The campaign demands two things: fair pay and a contract, which the UCU believes every teacher of the university to be deserving of and, that through collective and continuative action, is optimistic that the demands will be met.

The movement has already seen hundreds of supervisors signing up to participate in the boycott next academic term.

Cambridge UCU and Cambridge Student Union officially launched the joint J4CS campaign in 2021, with the hope of “fair pay, paid training, and secure contracts” for supervisors.

The campaign has previously drawn support from national figures such as Jo Grady, General Secretary of UCU, and Daniel Zeichner, Cambridge’s MP.

This update has been publicised amidst the UCU marking boycott introduced from Thursday 20th April, currently affecting 145 UK universities and which sees Cambridge students face delays in graduating.

The announcement comes after the campaign and management have had various meetings in an attempt to reform supervisor’s working conditions. Nonetheless, UCU has affirmed that it is clear that there is simply “no intention” for the conditions to be improved.

“The supervision system is broken” states UCU because it is founded on the concept of “precarious workers” who are “criminally underpaid” for their work. Organisers consequently hope that the “boycott will prove how fragile the supervision system is.”

UCU appreciates the disruption it will cause, yet they believe it to be “wholly avoidable” given that Cambridge colleges take the working conditions of supervisors “seriously.”

The organisation affirms that the boycott will be called off if the Colleges provide a “credible offer”, although they are more than prepared to pursue the campaign if the establishments do not come to an agreement.

“None of us wanted to be in this situation”, UCU tweeted but they feel they are left “with no other choice” after a five-year-long demand for the “bare minimum.”

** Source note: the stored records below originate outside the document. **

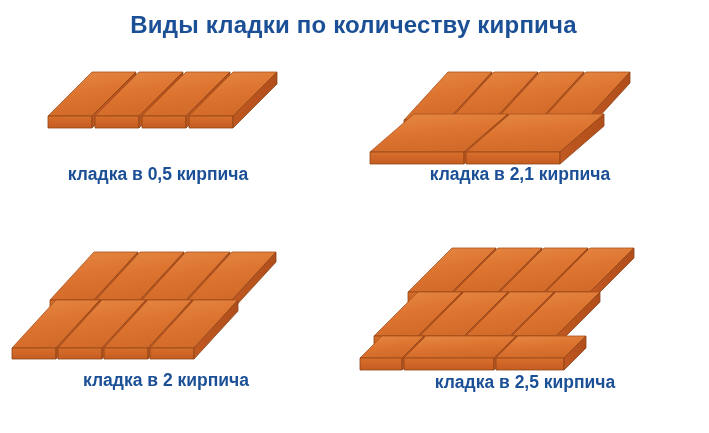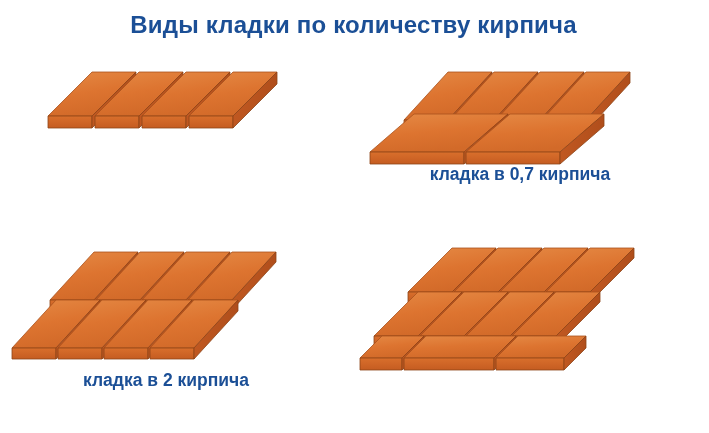--- a/index.html
+++ b/index.html
@@ -105,20 +105,21 @@
         <polygon points="134,58 178,58 178,70 134,70" fill="url(#gFront)" stroke="#8d4418" stroke-width="0.8"></polygon>
         <polygon points="178,58 222,14 222,26 178,70" fill="url(#gSide)" stroke="#8d4418" stroke-width="0.8"></polygon>
       </g>
 
       <g>
         <polygon points="181,58 225,14 269,14 225,58" fill="url(#gTop)" stroke="#a9521d" stroke-width="0.8"></polygon>
         <polygon points="181,58 225,58 225,70 181,70" fill="url(#gFront)" stroke="#8d4418" stroke-width="0.8"></polygon>
         <polygon points="225,58 269,14 269,26 225,70" fill="url(#gSide)" stroke="#8d4418" stroke-width="0.8"></polygon>
       </g>
     </svg>
+    <div class="caption" id="cap-half">кладка в 0,5 кирпича</div>
   </div>
 
   <div class="panel" id="panel-onehalf">
     <svg class="figure" width="320" height="120" viewBox="0 0 320 120">
 
       <g>
         <g>
           <polygon points="44,68 88,20 132,20 88,68" fill="url(#gTop)" stroke="#a9521d" stroke-width="0.8"></polygon>
           <polygon points="44,68 88,68 88,79 44,79" fill="url(#gFront)" stroke="#8d4418" stroke-width="0.8"></polygon>
           <polygon points="88,68 132,20 132,31 88,79" fill="url(#gSide)" stroke="#8d4418" stroke-width="0.8"></polygon>
@@ -146,21 +147,21 @@
           <polygon points="10,100 104,100 104,112 10,112" fill="url(#gFront)" stroke="#8d4418" stroke-width="0.8"></polygon>
           <polygon points="104,100 148,62 148,74 104,112" fill="url(#gSide)" stroke="#8d4418" stroke-width="0.8"></polygon>
         </g>
         <g>
           <polygon points="106,100 150,62 244,62 200,100" fill="url(#gTop)" stroke="#a9521d" stroke-width="0.8"></polygon>
           <polygon points="106,100 200,100 200,112 106,112" fill="url(#gFront)" stroke="#8d4418" stroke-width="0.8"></polygon>
           <polygon points="200,100 244,62 244,74 200,112" fill="url(#gSide)" stroke="#8d4418" stroke-width="0.8"></polygon>
         </g>
       </g>
     </svg>
-    <div class="caption" id="cap-onehalf">кладка в 0,7 кирпича</div>
+    <div class="caption" id="cap-onehalf">кладка в 2,1 кирпича</div>
   </div>
 
   <div class="panel" id="panel-two">
     <svg class="figure" width="300" height="140" viewBox="0 0 300 140">
 
       <g>
         <g>
           <polygon points="42,62 86,14 130,14 86,62" fill="url(#gTop)" stroke="#a9521d" stroke-width="0.8"></polygon>
           <polygon points="42,62 86,62 86,72 42,72" fill="url(#gFront)" stroke="#8d4418" stroke-width="0.8"></polygon>
           <polygon points="86,62 130,14 130,24 86,72" fill="url(#gSide)" stroke="#8d4418" stroke-width="0.8"></polygon>
@@ -268,15 +269,16 @@
           <polygon points="44,126 134,126 134,138 44,138" fill="url(#gFront)" stroke="#8d4418" stroke-width="0.8"></polygon>
           <polygon points="134,126 156,104 156,116 134,138" fill="url(#gSide)" stroke="#8d4418" stroke-width="0.8"></polygon>
         </g>
         <g>
           <polygon points="136,126 158,104 226,104 204,126" fill="url(#gTop)" stroke="#a9521d" stroke-width="0.8"></polygon>
           <polygon points="136,126 204,126 204,138 136,138" fill="url(#gFront)" stroke="#8d4418" stroke-width="0.8"></polygon>
           <polygon points="204,126 226,104 226,116 204,138" fill="url(#gSide)" stroke="#8d4418" stroke-width="0.8"></polygon>
         </g>
       </g>
     </svg>
+    <div class="caption" id="cap-twohalf">кладка в 2,5 кирпича</div>
   </div>
 
 </div>
 
 </body></html>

Picketers at a UCU strike in Michaelmas 2022 (Image credit: Felix Armstrong)

A Research Fellow at Jesus College stated on Twitter that supervisors are “barely paid minimum wage once preparation time is accounted for.

“It’s time for the University and Colleges to get serious about reforming the system.”

The solidarity of the campaign has already led to one successful fulfilment of the three demands, that is that supervisors are now paid when attending compulsory training.

The University and College Union branch has also set up a hardship fund which will support supervisors and freelancers who find themselves in financial hardship due to the boycott and allow them to claim compensation.

When contacted for comment, a University spokesperson said, “The University is aware of, and is directly supporting, constructive dialogue between representatives for the Colleges and representatives from the campaign for College supervisors.

“Progress has been made on a number of areas and the negotiations are ongoing, which we continue to support.”